It's almost like qwerty vs dvorak in that regard, except git and mercurial were contemporaries. Mercurial isn't quite good enough to displace git, and git has Linus as a promoter which was all it needed to be the leader.
That said, I agree that the network effect of having just one is more valuable than mercurial's ergonomics (which could still use a good branch story).
There’s a meme that Git is hard to use but I think it’s conflating the challenges of getting used to version control at all, distributed version control, and any specific tool. I watched a number of developers do that and it was about as much work to go from SVN to either Git or Mercurial, and if they learned the other DVCS it was always easier since they were mapping concepts rather than learning them for the first time. The marginal returns on productivity weren’t worth switching in most cases so it tended to come down to Git being so much faster and, as network effects kicked in, easier to host.
That may be the case for some people, but far from all. Many people who started with cvs or even rcs and have moved on to the newer things as they have appeared still find got annoying and unintuitive. Especially compared to Mercurial.
You use it, because it is now the standard, but you are also very aware of how much cleaner and easier other systems have been.
I’m not saying Git is perfect but simply that it’s hard to separate the difficulties from learning new concepts and working styles from the tool.
There was an interview with Linus Torvalds at some point where he points out that Mercurial was one of the tools he tried using to replace Bitkeeper, but found it to be much to slow. Has he tells it in the interview he later learned that the slowness he experienced was due to a bug in Mercurial and had that not been there, git might never have happened.
If that's true it a little sad, but I also wonder if many of us might still be on SVN, Perforce or whatever. Git, by being a product of Linus brought a lot of focus on Git. Bitkeeper never got the same attention, that was a commercial product, but being used for kernel development didn't see to promote it as much as I'd expect.
Anecdote follows!
I originally started with cvs, and then later, svn. I struggled when git came along, the workflow felt super cumbersome and I kept tripping over the 3 stage process (working directory, staged for commit, and committed), compared to the 2 stage process for already-tracked files in cvs and svn.

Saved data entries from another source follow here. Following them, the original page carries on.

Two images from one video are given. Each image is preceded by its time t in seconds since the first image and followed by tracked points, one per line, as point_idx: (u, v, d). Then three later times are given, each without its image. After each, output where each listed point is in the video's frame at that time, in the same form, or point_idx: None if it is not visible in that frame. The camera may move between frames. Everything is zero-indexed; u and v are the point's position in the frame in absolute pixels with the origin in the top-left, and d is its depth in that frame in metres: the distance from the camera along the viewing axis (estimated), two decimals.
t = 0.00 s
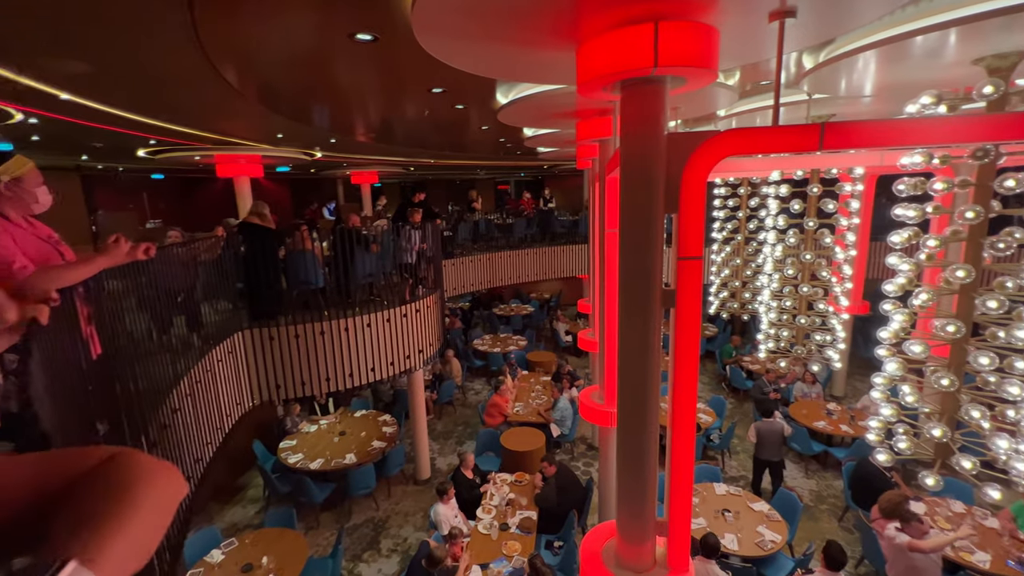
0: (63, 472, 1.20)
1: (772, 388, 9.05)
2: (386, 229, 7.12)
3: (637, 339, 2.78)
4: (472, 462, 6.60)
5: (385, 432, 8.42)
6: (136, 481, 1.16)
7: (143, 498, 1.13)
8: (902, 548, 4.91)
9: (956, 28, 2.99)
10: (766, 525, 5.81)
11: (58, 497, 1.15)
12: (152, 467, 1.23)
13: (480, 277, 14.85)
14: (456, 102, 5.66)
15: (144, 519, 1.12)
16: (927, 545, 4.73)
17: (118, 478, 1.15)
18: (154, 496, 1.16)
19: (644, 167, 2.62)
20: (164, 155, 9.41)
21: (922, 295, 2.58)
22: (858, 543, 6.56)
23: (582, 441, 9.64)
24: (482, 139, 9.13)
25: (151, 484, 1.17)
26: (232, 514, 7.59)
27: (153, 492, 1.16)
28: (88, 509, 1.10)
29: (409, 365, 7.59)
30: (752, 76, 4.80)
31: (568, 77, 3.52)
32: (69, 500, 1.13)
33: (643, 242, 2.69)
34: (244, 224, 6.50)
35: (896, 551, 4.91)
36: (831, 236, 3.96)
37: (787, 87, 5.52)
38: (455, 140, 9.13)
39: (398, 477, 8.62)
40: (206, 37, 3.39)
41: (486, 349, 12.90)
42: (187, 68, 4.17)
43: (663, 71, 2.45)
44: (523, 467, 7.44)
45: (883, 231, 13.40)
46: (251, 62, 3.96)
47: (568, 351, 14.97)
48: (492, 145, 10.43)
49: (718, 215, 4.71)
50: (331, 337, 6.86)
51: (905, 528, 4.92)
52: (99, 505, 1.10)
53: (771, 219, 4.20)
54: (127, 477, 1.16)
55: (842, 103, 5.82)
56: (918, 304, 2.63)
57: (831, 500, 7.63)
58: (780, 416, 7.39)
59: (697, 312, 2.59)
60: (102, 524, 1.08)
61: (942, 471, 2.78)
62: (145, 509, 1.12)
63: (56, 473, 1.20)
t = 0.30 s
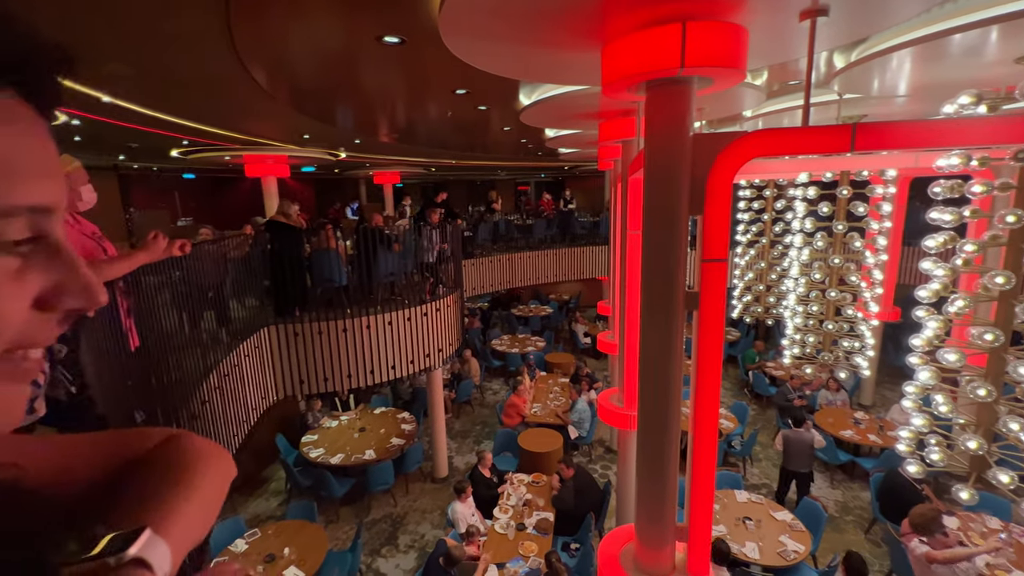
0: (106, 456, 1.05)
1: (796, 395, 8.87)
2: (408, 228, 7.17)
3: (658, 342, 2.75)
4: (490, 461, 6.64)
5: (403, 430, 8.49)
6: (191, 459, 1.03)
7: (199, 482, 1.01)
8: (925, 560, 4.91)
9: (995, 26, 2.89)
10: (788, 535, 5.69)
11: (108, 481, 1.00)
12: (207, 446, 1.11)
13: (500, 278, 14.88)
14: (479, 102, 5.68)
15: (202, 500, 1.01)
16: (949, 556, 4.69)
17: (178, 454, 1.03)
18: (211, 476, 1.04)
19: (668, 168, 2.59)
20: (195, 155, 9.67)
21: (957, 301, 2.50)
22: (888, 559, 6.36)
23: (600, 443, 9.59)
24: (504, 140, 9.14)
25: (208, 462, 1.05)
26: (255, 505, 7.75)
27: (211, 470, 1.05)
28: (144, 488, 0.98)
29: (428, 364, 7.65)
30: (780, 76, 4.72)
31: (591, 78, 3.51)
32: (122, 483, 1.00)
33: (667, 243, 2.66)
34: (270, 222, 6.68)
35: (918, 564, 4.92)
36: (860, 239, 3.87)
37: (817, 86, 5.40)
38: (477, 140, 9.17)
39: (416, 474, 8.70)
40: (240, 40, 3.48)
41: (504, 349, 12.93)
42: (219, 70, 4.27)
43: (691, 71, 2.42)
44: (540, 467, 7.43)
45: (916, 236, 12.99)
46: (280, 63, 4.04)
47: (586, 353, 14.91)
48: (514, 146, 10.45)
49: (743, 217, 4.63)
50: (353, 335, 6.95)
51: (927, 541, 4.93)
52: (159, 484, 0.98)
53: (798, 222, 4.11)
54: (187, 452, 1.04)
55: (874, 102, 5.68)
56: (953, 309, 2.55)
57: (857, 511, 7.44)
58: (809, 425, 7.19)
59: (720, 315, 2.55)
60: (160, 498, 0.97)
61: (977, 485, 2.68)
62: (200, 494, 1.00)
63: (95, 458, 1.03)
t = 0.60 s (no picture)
0: (164, 434, 1.38)
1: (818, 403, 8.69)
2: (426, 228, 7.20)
3: (677, 346, 2.73)
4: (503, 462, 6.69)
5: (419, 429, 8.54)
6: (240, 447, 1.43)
7: (246, 465, 1.40)
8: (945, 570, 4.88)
9: None
10: (809, 545, 5.58)
11: (173, 460, 1.36)
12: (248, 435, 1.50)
13: (516, 279, 14.89)
14: (498, 105, 5.70)
15: (250, 478, 1.40)
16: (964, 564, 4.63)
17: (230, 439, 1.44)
18: (255, 462, 1.44)
19: (690, 171, 2.56)
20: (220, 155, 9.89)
21: (991, 307, 2.42)
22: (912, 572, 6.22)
23: (616, 447, 9.53)
24: (522, 142, 9.16)
25: (254, 451, 1.45)
26: (274, 499, 7.88)
27: (255, 461, 1.44)
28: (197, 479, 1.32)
29: (445, 364, 7.69)
30: (804, 77, 4.65)
31: (612, 81, 3.50)
32: (184, 463, 1.36)
33: (688, 246, 2.63)
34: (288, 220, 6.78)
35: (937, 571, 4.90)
36: (887, 244, 3.77)
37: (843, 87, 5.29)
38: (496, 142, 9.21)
39: (431, 473, 8.75)
40: (268, 43, 3.55)
41: (520, 351, 12.93)
42: (246, 72, 4.36)
43: (713, 73, 2.39)
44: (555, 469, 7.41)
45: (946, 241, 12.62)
46: (305, 66, 4.11)
47: (602, 356, 14.84)
48: (532, 148, 10.47)
49: (765, 220, 4.56)
50: (372, 333, 7.02)
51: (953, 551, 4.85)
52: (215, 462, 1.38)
53: (822, 226, 4.03)
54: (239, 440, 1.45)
55: (903, 104, 5.54)
56: (985, 317, 2.49)
57: (881, 523, 7.26)
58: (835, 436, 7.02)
59: (742, 320, 2.51)
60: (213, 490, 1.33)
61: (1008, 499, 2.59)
62: (248, 475, 1.40)
63: (157, 435, 1.36)
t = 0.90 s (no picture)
0: (210, 424, 1.15)
1: (838, 411, 8.52)
2: (442, 229, 7.25)
3: (694, 349, 2.70)
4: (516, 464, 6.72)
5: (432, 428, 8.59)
6: (278, 431, 1.14)
7: (284, 448, 1.10)
8: None
9: None
10: (828, 555, 5.47)
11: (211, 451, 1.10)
12: (289, 423, 1.20)
13: (530, 281, 14.88)
14: (515, 107, 5.71)
15: (291, 466, 1.08)
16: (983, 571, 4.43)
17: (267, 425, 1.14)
18: (293, 444, 1.13)
19: (710, 174, 2.53)
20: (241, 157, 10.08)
21: (1020, 315, 2.35)
22: None
23: (630, 452, 9.47)
24: (538, 144, 9.16)
25: (289, 436, 1.14)
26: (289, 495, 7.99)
27: (291, 441, 1.13)
28: (235, 456, 1.04)
29: (458, 364, 7.73)
30: (827, 78, 4.57)
31: (630, 84, 3.49)
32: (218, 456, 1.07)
33: (705, 248, 2.60)
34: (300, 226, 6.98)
35: None
36: (911, 250, 3.70)
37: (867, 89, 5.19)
38: (512, 144, 9.22)
39: (444, 473, 8.77)
40: (292, 47, 3.60)
41: (533, 353, 12.92)
42: (268, 75, 4.42)
43: (733, 75, 2.37)
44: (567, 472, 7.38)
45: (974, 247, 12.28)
46: (326, 69, 4.17)
47: (616, 359, 14.75)
48: (548, 150, 10.45)
49: (783, 225, 4.50)
50: (387, 332, 7.09)
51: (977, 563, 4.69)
52: (250, 447, 1.08)
53: (843, 230, 3.95)
54: (274, 425, 1.15)
55: (929, 105, 5.41)
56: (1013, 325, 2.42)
57: (904, 536, 7.09)
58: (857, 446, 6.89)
59: (760, 325, 2.47)
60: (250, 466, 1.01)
61: None
62: (288, 461, 1.08)
63: (202, 425, 1.14)
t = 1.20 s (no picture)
0: (237, 417, 1.16)
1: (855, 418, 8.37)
2: (455, 231, 7.28)
3: (708, 354, 2.67)
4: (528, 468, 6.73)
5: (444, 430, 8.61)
6: (304, 422, 1.14)
7: (314, 440, 1.10)
8: None
9: None
10: (845, 565, 5.37)
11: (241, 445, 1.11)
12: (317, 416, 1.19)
13: (543, 283, 14.87)
14: (530, 110, 5.71)
15: (320, 454, 1.08)
16: None
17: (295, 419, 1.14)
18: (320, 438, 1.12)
19: (724, 178, 2.51)
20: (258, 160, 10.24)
21: None
22: None
23: (642, 456, 9.40)
24: (552, 146, 9.16)
25: (316, 429, 1.13)
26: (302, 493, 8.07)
27: (319, 436, 1.12)
28: (264, 451, 1.04)
29: (471, 366, 7.76)
30: (846, 80, 4.50)
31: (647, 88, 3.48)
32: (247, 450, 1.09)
33: (719, 251, 2.58)
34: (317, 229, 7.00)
35: None
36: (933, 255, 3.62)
37: (888, 91, 5.10)
38: (526, 147, 9.24)
39: (456, 475, 8.79)
40: (313, 51, 3.66)
41: (545, 356, 12.90)
42: (286, 78, 4.48)
43: (750, 79, 2.34)
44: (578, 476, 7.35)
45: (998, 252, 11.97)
46: (344, 73, 4.21)
47: (629, 363, 14.66)
48: (561, 153, 10.44)
49: (800, 229, 4.44)
50: (400, 333, 7.14)
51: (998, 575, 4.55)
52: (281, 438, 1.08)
53: (862, 234, 3.89)
54: (302, 419, 1.15)
55: (953, 107, 5.30)
56: None
57: (925, 548, 6.92)
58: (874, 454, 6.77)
59: (774, 331, 2.44)
60: (280, 456, 1.01)
61: None
62: (317, 451, 1.07)
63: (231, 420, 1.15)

After several years, I still never got used to it, and kept having to google when I’d run into random weird issues, having accidentally gotten my repo into a state that had strayed from the basic happy path. Then I started using hg at work, and life got a whole lot easier.
I still haven’t migrated my personal repos off git into hg, mostly because I haven’t (looked for, or) found an hg equivalent of gitea that I can self host, but from my personal experience, day to day usage of git is way harder than day to day usage of hg.
Then again, it helps that I learned hg on the company dime, instead of on my own time.
No. I had used CVS, SVN, SVK, Bazaar, and Mercurial for years before I switched to Git. I can generally explain the internals of all of these tools (a DAG) to someone in simple terms in minutes. Overlaying that onto the commands becomes easy.
What Git does is take that concept and wrap it in the worst possible workflow UI. The people that immediately grafted onto the Git community cheered this on for some reason very early and then recanted by saying that you are really supposed to build "porcelain" for Git since it was meant to be a rough tool.
To this day all I see are articles about people's confusions and conniptions over simple things that Git does incorrectly because it's UI is horrible. Most can't even get to the point where they understand the DAG. Even though I know what is supposed to happen it's hard for me to fumble around with simple commands because the naming is inconsistent and I have to research to find solutions. This was rarely an issue with Mercurial and when I talk to people that have used both they seem to share that sentiment.
Git is the PHP of version control. Widely used and very popular but has a lot of architectural problems that make it a total mess.
We recently adopted a tool that uses Perforce as a backend. It's been interesting to try and describe centralized version control to younger engineers who have only used a dcvs like git.
Not sure about that. Git certainly doesn't make it easier by idiosyncratic use of terms and behavior. Why does 'pull' imply 'checkout'?
Count yourself lucky then. Git was well known for losing data, so much, that it was featured at xkcd [1]. Well, perhaps not the tool itself, but it's user interface was (more than it is now perhaps) so awkward that users often got it wrong. If you don't make that back-up, you might not even know how much you've lost.
I’ve worked in modest sized teams within a larger organization (roughly a hundred developers) and have often been the person people ask for help when something goes wrong; most of our teams went from CVS / Source Safe to Subversion, and then Mercurial to Git, and the big step was really the switch to a distributed system - moving from Hg was largely a non-issue (things got faster, we liked GitLab more for other reasons). The only time Hg lost data was back in the era when rebase was an extension, so it wasn’t the core system’s fault but it was a source of friction.